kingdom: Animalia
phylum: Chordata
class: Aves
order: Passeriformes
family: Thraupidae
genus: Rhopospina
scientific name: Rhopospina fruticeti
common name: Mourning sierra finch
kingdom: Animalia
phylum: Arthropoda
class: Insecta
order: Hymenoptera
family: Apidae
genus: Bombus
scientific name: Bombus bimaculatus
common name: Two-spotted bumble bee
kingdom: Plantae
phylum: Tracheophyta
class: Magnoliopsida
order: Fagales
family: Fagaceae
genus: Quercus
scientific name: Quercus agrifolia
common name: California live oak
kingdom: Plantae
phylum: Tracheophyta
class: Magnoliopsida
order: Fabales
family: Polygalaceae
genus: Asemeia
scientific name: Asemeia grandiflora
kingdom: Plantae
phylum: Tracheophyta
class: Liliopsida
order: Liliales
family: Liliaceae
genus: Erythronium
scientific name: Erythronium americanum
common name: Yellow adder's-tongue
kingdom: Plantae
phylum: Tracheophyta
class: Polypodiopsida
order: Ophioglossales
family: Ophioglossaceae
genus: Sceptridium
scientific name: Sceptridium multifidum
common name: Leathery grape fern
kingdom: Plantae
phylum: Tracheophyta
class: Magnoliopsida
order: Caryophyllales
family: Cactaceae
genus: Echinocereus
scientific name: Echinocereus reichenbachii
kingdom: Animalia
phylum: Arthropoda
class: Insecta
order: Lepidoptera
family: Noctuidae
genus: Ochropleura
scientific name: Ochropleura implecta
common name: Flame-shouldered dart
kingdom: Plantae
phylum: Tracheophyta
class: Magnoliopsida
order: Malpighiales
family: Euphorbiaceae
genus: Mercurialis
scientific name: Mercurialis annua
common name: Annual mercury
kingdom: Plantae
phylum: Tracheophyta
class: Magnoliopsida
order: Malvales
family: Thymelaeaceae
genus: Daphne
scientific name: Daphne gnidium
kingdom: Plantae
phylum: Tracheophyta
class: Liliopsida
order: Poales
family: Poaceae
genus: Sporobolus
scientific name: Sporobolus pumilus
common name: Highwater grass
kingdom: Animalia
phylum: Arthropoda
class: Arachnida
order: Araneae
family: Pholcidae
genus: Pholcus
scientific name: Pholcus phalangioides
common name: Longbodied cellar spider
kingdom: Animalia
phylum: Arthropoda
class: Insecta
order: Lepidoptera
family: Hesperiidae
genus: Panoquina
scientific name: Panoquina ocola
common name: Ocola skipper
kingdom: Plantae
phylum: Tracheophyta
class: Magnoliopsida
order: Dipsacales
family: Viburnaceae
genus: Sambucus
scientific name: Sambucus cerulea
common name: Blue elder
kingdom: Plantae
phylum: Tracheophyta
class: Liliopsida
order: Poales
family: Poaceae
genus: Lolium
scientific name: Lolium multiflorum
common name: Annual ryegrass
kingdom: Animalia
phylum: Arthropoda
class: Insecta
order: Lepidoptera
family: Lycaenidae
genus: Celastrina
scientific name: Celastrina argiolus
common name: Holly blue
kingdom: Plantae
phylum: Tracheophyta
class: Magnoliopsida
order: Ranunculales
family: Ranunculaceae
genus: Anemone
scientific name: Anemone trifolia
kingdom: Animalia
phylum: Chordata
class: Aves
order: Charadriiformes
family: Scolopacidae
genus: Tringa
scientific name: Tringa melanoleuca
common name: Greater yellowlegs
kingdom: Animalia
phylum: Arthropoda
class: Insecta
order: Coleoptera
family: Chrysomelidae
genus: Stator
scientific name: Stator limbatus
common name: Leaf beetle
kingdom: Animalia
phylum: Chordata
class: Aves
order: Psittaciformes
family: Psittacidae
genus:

════════════════════

Put every line from the items above into a Markdown table with the columns Row and Line. Number the rows in order and skip any blank lines.

| Row | Line |
|---|---|
| 1 | kingdom: Animalia |
| 2 | phylum: Chordata |
| 3 | class: Aves |
| 4 | order: Passeriformes |
| 5 | family: Thraupidae |
| 6 | genus: Rhopospina |
| 7 | scientific name: Rhopospina fruticeti |
| 8 | common name: Mourning sierra finch |
| 9 | kingdom: Animalia |
| 10 | phylum: Arthropoda |
| 11 | class: Insecta |
| 12 | order: Hymenoptera |
| 13 | family: Apidae |
| 14 | genus: Bombus |
| 15 | scientific name: Bombus bimaculatus |
| 16 | common name: Two-spotted bumble bee |
| 17 | kingdom: Plantae |
| 18 | phylum: Tracheophyta |
| 19 | class: Magnoliopsida |
| 20 | order: Fagales |
| 21 | family: Fagaceae |
| 22 | genus: Quercus |
| 23 | scientific name: Quercus agrifolia |
| 24 | common name: California live oak |
| 25 | kingdom: Plantae |
| 26 | phylum: Tracheophyta |
| 27 | class: Magnoliopsida |
| 28 | order: Fabales |
| 29 | family: Polygalaceae |
| 30 | genus: Asemeia |
| 31 | scientific name: Asemeia grandiflora |
| 32 | kingdom: Plantae |
| 33 | phylum: Tracheophyta |
| 34 | class: Liliopsida |
| 35 | order: Liliales |
| 36 | family: Liliaceae |
| 37 | genus: Erythronium |
| 38 | scientific name: Erythronium americanum |
| 39 | common name: Yellow adder's-tongue |
| 40 | kingdom: Plantae |
| 41 | phylum: Tracheophyta |
| 42 | class: Polypodiopsida |
| 43 | order: Ophioglossales |
| 44 | family: Ophioglossaceae |
| 45 | genus: Sceptridium |
| 46 | scientific name: Sceptridium multifidum |
| 47 | common name: Leathery grape fern |
| 48 | kingdom: Plantae |
| 49 | phylum: Tracheophyta |
| 50 | class: Magnoliopsida |
| 51 | order: Caryophyllales |
| 52 | family: Cactaceae |
| 53 | genus: Echinocereus |
| 54 | scientific name: Echinocereus reichenbachii |
| 55 | kingdom: Animalia |
| 56 | phylum: Arthropoda |
| 57 | class: Insecta |
| 58 | order: Lepidoptera |
| 59 | family: Noctuidae |
| 60 | genus: Ochropleura |
| 61 | scientific name: Ochropleura implecta |
| 62 | common name: Flame-shouldered dart |
| 63 | kingdom: Plantae |
| 64 | phylum: Tracheophyta |
| 65 | class: Magnoliopsida |
| 66 | order: Malpighiales |
| 67 | family: Euphorbiaceae |
| 68 | genus: Mercurialis |
| 69 | scientific name: Mercurialis annua |
| 70 | common name: Annual mercury |
| 71 | kingdom: Plantae |
| 72 | phylum: Tracheophyta |
| 73 | class: Magnoliopsida |
| 74 | order: Malvales |
| 75 | family: Thymelaeaceae |
| 76 | genus: Daphne |
| 77 | scientific name: Daphne gnidium |
| 78 | kingdom: Plantae |
| 79 | phylum: Tracheophyta |
| 80 | class: Liliopsida |
| 81 | order: Poales |
| 82 | family: Poaceae |
| 83 | genus: Sporobolus |
| 84 | scientific name: Sporobolus pumilus |
| 85 | common name: Highwater grass |
| 86 | kingdom: Animalia |
| 87 | phylum: Arthropoda |
| 88 | class: Arachnida |
| 89 | order: Araneae |
| 90 | family: Pholcidae |
| 91 | genus: Pholcus |
| 92 | scientific name: Pholcus phalangioides |
| 93 | common name: Longbodied cellar spider |
| 94 | kingdom: Animalia |
| 95 | phylum: Arthropoda |
| 96 | class: Insecta |
| 97 | order: Lepidoptera |
| 98 | family: Hesperiidae |
| 99 | genus: Panoquina |
| 100 | scientific name: Panoquina ocola |
| 101 | common name: Ocola skipper |
| 102 | kingdom: Plantae |
| 103 | phylum: Tracheophyta |
| 104 | class: Magnoliopsida |
| 105 | order: Dipsacales |
| 106 | family: Viburnaceae |
| 107 | genus: Sambucus |
| 108 | scientific name: Sambucus cerulea |
| 109 | common name: Blue elder |
| 110 | kingdom: Plantae |
| 111 | phylum: Tracheophyta |
| 112 | class: Liliopsida |
| 113 | order: Poales |
| 114 | family: Poaceae |
| 115 | genus: Lolium |
| 116 | scientific name: Lolium multiflorum |
| 117 | common name: Annual ryegrass |
| 118 | kingdom: Animalia |
| 119 | phylum: Arthropoda |
| 120 | class: Insecta |
| 121 | order: Lepidoptera |
| 122 | family: Lycaenidae |
| 123 | genus: Celastrina |
| 124 | scientific name: Celastrina argiolus |
| 125 | common name: Holly blue |
| 126 | kingdom: Plantae |
| 127 | phylum: Tracheophyta |
| 128 | class: Magnoliopsida |
| 129 | order: Ranunculales |
| 130 | family: Ranunculaceae |
| 131 | genus: Anemone |
| 132 | scientific name: Anemone trifolia |
| 133 | kingdom: Animalia |
| 134 | phylum: Chordata |
| 135 | class: Aves |
| 136 | order: Charadriiformes |
| 137 | family: Scolopacidae |
| 138 | genus: Tringa |
| 139 | scientific name: Tringa melanoleuca |
| 140 | common name: Greater yellowlegs |
| 141 | kingdom: Animalia |
| 142 | phylum: Arthropoda |
| 143 | class: Insecta |
| 144 | order: Coleoptera |
| 145 | family: Chrysomelidae |
| 146 | genus: Stator |
| 147 | scientific name: Stator limbatus |
| 148 | common name: Leaf beetle |
| 149 | kingdom: Animalia |
| 150 | phylum: Chordata |
| 151 | class: Aves |
| 152 | order: Psittaciformes |
| 153 | family: Psittacidae |
| 154 | genus: |